Exercise directions >>
Render the listing's lines as a JSON list of strings, one string per line and no blank lines, starting at the line containing "Tekirdag an. Unser" and going up to and including the line containing "Der Umzug von".

Data for this task >>
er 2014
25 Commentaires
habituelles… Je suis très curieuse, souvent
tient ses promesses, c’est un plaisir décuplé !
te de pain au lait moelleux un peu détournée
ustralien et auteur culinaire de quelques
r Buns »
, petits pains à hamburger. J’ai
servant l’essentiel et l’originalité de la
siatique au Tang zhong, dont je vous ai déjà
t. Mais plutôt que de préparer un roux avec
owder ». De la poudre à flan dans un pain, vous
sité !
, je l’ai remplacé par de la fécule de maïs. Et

==

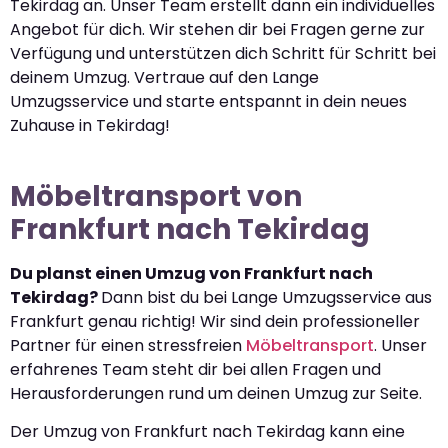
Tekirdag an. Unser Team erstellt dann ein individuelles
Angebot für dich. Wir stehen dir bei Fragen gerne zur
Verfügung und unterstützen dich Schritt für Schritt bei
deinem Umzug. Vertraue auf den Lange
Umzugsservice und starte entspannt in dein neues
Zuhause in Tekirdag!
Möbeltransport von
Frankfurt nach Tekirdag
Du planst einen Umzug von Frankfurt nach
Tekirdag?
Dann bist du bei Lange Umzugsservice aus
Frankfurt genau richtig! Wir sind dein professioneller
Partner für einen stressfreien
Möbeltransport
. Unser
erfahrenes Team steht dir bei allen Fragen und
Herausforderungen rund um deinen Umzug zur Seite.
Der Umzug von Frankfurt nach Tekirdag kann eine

---

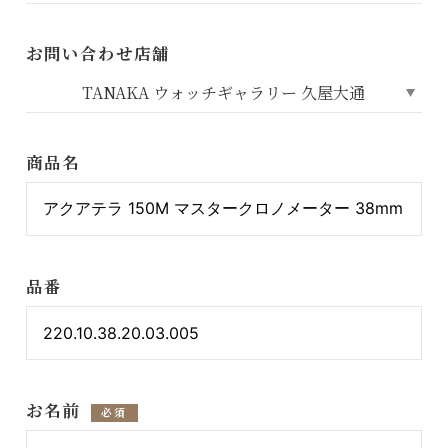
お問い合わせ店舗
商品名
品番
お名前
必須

Task result >>
[
  "Tekirdag an. Unser Team erstellt dann ein individuelles",
  "Angebot für dich. Wir stehen dir bei Fragen gerne zur",
  "Verfügung und unterstützen dich Schritt für Schritt bei",
  "deinem Umzug. Vertraue auf den Lange",
  "Umzugsservice und starte entspannt in dein neues",
  "Zuhause in Tekirdag!",
  "Möbeltransport von",
  "Frankfurt nach Tekirdag",
  "Du planst einen Umzug von Frankfurt nach",
  "Tekirdag?",
  "Dann bist du bei Lange Umzugsservice aus",
  "Frankfurt genau richtig! Wir sind dein professioneller",
  "Partner für einen stressfreien",
  "Möbeltransport",
  ". Unser",
  "erfahrenes Team steht dir bei allen Fragen und",
  "Herausforderungen rund um deinen Umzug zur Seite.",
  "Der Umzug von Frankfurt nach Tekirdag kann eine"
]